Q: Your 4X Mass Workout e-book is one of my favorites, but I’m not sure using 4X at every workout will produce maximum mass for me. As you say in The Ultimate Power-Density Mass Workout, a muscle needs both density and power to grow to its biggest at the fastest rate possible. To me, 4X feels like more density because I fatigue very quickly. Then the muscle feels worthless on the next exercise. I’m thinking about using the Ultimate Power-Density Mass Workout that includes both 4X [short rests] and power sets [with longer rests]. Are there any adjustments you would suggest?
A: The Ultimate Power-Density Mass Workout is great for building size and strength (4X is primarily for muscle size). As you said, the Power-Density Mass Workout is a mix of straight power sets, 4X sequences and drop sets. For example, here’s the biceps routine from the full-range Positions-of-Flexion workout in that e-book:
Midrange: Barbell curls, 2 x 9, 7
Midrange: Undergrip pulldowns, 4 x 10
Stretch: Incline curls, 2 x 8-10
Contracted: Concentration curls (double drop) 1 x 10(7)(5)
On the last exercise, concentration curls, you could do a 4X or 3X sequence instead of a double drop. By that point, your biceps will be very fatigued, so any type of short-rest method will be almost total density. That’s probably the only change we’d make…
For those not familiar, 4X is taking a weight with which you can get 15 reps, but you only do 10; rest 30 seconds, then do 10 more and so on until you complete 4 sets. If you get 10 reps on the last set, you add weight to that exercise at your next workout. For 3X you just reduce it by one, so the third set would be to failure—and the weight you use for the 3X sequence would be heavier than for 4X…
Speaking of 3X, using that instead of 4X in any of the total-4X Mass Workouts in that e-book gives you a slightly more power-oriented approach. With fewer sets—3 as opposed to 4—you will be able to use a heavier weight, and the sequence moves a notch or two toward power. For example, here’s a 3X POF triceps routine that will take you only about 10 minutes:
Midrange: Close-grip bench presses, 3 x 10
Stretch: Overhead extensions, 3 x 10
Contracted: Pushdowns, 3 x 10
Four sets, as in a 4×10 sequence, seems to be the tipping point for most trainees. Fewer sets, as illustrated above, makes it more power; if you add sets to the sequence it becomes more and more density. Remember the Power/Density Continuum chart from The 4X Mass Workout…

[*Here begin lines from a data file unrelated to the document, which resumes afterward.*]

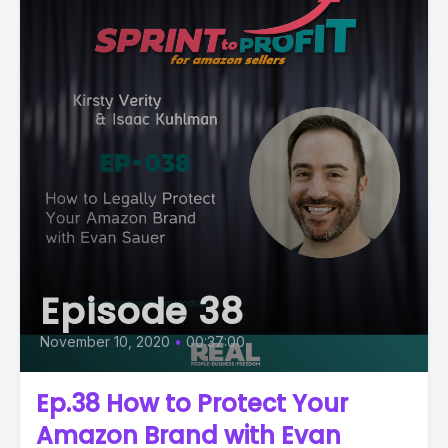
Episode 38
November 10, 2020
•
00:37:00
Ep.38 How to Protect Your
Amazon Brand with Evan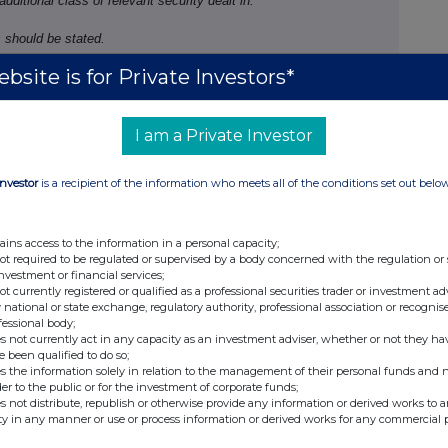
 additional class of relevant security dealt in.
 should be stated.
bsite is for Private Investors*
/sale
Number of
Price per unit
I am a Private Investor
securities
(Note 5)
ase
130
61.55 GBP
219
61.61 GBP
Investor
is a recipient of the information who meets all of the conditions set out belo
ains access to the information in a personal capacity;
Ap29
not required to be regulated or supervised by a body concerned with the regulation or
investment or financial services;
not currently registered or qualified as a professional securities trader or investment ad
 national or state exchange, regulatory authority, professional association or recognis
fessional body;
ture of dealing
Number of
Price
s not currently act in any capacity as an investment adviser, whether or not they ha
. opening/
closing a
reference
per unit
e been qualified to do so;
g/
short position,
securities
(Note 5)
s the information solely in relation to the management of their personal funds and n
der to the public or for the investment of corporate funds;
reasing/ reducing a
(Note 6)
s not distribute, republish or otherwise provide any information or derived works to a
g/ short position
ty in any manner or use or process information or derived works for any commercial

So a 4X sequence on the first BIG exercise of a bodypart routine is a balance of power and density; whereas a 10×10 sequence is almost pure density, as you can see from the chart above. The weight is a lot lighter for 10×10 than for 4X. Nevertheless, total 10×10 training on one big exercise per bodypart can create exceptional mass bursts during two-to-four week phases because it’s a unique size-building stress most trainees are not used to…
For now, try The Ultimate Power-Density Mass Workout and let us know how it goes. Integrate power with 4X and 3X, and prepare for new mass-building success.